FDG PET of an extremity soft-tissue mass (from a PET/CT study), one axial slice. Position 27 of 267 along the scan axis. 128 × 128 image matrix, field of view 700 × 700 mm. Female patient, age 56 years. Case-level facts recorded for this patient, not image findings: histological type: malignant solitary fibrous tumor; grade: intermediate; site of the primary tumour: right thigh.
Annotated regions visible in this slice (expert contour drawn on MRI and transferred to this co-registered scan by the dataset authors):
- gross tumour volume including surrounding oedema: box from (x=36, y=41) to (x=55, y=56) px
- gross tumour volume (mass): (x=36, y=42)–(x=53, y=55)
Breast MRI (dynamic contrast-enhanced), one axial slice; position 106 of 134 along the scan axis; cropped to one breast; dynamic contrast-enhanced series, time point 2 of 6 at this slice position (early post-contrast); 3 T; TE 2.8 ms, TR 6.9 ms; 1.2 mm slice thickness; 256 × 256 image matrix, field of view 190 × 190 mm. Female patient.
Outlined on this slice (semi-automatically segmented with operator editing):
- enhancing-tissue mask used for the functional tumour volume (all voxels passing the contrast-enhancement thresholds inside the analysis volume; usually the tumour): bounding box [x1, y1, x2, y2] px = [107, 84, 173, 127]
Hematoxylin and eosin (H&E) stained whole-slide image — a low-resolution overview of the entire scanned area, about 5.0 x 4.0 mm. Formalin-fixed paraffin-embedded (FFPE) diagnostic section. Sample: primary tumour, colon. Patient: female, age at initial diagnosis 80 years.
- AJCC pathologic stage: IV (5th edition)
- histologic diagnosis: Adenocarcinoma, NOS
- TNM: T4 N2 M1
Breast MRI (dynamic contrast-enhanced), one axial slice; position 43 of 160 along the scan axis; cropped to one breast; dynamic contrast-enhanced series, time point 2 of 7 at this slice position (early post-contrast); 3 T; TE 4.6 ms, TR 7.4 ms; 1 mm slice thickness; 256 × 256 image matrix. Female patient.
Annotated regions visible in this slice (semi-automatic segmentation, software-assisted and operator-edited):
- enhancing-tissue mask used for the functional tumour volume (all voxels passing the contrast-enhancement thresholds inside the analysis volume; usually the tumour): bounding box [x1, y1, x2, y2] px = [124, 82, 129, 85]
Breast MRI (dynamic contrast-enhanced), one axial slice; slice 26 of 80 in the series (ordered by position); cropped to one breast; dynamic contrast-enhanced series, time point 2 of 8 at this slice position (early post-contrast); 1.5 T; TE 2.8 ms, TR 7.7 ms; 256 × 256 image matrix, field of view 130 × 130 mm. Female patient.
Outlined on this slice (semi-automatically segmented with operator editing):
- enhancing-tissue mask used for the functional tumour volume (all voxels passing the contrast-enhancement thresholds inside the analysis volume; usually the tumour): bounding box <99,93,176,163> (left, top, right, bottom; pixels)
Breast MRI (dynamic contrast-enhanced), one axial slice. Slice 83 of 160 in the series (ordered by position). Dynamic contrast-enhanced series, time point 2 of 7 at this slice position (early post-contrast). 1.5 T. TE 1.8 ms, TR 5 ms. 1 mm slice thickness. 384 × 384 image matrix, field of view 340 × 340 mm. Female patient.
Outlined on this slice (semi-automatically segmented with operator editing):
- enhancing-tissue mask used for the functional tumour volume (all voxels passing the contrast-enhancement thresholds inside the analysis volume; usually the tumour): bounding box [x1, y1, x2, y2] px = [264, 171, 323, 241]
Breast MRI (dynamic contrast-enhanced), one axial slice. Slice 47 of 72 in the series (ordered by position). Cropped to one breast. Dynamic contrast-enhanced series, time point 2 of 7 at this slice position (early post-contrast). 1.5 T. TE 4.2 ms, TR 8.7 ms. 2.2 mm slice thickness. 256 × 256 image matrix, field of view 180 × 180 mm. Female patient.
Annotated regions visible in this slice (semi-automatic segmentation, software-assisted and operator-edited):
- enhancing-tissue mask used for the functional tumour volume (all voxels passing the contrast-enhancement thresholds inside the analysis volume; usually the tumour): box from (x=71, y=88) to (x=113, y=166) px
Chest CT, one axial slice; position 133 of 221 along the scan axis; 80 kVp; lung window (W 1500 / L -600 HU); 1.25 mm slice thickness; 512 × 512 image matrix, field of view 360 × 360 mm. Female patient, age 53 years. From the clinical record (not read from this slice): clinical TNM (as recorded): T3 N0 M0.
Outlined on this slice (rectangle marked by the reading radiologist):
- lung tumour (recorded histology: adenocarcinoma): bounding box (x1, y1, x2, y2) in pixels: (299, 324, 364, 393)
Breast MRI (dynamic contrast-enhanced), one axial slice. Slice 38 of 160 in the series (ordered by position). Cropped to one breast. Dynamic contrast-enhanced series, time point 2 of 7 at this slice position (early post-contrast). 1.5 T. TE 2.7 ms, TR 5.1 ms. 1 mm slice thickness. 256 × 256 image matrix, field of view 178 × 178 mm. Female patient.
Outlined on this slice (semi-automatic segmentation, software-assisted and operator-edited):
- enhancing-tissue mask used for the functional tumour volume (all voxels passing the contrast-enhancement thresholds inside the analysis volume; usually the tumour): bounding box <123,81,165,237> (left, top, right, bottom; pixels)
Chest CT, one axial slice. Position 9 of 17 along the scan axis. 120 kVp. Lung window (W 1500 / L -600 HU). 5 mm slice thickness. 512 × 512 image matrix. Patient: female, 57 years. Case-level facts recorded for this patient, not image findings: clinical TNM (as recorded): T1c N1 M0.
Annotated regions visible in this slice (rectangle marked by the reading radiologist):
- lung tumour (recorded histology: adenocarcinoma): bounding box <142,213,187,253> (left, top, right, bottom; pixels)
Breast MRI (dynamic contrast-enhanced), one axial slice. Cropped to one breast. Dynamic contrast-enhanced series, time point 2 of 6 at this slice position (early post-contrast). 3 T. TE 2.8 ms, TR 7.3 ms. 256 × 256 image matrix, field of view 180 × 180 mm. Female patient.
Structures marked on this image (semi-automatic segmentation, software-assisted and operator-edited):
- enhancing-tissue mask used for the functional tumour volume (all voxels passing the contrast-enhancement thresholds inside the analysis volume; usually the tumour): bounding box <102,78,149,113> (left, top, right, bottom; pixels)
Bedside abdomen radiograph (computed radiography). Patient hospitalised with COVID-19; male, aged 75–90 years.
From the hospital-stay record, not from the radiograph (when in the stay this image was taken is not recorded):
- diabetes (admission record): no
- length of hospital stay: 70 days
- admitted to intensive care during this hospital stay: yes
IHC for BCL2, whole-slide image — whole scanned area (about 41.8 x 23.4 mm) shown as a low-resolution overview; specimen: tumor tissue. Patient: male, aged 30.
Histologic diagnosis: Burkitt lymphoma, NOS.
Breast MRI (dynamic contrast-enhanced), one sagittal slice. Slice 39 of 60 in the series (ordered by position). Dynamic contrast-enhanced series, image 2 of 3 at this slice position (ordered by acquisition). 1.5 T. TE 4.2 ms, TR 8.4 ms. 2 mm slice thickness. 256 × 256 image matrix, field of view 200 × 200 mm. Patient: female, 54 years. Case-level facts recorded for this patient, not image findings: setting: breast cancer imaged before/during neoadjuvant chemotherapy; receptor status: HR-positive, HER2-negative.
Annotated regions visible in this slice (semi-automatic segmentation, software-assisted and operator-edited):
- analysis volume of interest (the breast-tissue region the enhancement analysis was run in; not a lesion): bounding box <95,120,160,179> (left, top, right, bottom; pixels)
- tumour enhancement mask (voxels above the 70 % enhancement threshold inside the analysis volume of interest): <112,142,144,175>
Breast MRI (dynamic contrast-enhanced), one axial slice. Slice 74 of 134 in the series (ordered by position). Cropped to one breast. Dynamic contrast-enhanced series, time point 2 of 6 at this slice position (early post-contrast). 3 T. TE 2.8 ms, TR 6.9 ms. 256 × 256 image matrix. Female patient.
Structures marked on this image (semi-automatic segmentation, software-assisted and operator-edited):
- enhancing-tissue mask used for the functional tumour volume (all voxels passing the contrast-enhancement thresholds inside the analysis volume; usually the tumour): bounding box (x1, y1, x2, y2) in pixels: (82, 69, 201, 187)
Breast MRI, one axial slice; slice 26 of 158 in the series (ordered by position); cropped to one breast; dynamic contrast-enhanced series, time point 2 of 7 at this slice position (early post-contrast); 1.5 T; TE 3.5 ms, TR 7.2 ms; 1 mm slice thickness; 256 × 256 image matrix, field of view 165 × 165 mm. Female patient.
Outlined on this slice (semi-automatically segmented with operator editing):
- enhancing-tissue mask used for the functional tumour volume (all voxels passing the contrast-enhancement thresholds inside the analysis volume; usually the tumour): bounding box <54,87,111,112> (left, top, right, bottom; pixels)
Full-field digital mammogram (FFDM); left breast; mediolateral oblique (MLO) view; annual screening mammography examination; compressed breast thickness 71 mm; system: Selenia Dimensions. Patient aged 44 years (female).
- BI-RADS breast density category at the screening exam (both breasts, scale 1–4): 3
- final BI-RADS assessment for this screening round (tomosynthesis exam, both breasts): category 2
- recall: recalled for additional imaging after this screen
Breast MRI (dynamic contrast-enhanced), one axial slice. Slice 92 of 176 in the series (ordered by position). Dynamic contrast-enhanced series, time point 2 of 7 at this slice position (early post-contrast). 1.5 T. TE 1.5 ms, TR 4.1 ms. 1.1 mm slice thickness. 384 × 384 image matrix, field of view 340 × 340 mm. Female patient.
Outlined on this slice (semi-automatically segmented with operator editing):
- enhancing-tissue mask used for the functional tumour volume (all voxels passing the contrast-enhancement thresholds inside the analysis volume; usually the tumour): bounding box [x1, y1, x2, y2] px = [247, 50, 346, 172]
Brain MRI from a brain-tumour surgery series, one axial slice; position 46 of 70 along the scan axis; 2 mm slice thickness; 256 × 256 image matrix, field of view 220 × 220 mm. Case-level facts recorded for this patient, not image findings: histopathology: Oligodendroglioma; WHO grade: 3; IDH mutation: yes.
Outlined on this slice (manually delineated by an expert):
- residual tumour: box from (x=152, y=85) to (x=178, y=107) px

━━━━━━━━━━━━━━━━━━━━━━━━━━━━━━

In the data above, repeat exactly each line from the first through the line that contains "- gross tumour volume (mass): (x=36, y=42)–(x=53, y=55)", and give nothing else.

*ANSWER TO THE PROBLEM*
FDG PET of an extremity soft-tissue mass (from a PET/CT study), one axial slice. Position 27 of 267 along the scan axis. 128 × 128 image matrix, field of view 700 × 700 mm. Female patient, age 56 years. Case-level facts recorded for this patient, not image findings: histological type: malignant solitary fibrous tumor; grade: intermediate; site of the primary tumour: right thigh.
Annotated regions visible in this slice (expert contour drawn on MRI and transferred to this co-registered scan by the dataset authors):
- gross tumour volume including surrounding oedema: box from (x=36, y=41) to (x=55, y=56) px
- gross tumour volume (mass): (x=36, y=42)–(x=53, y=55)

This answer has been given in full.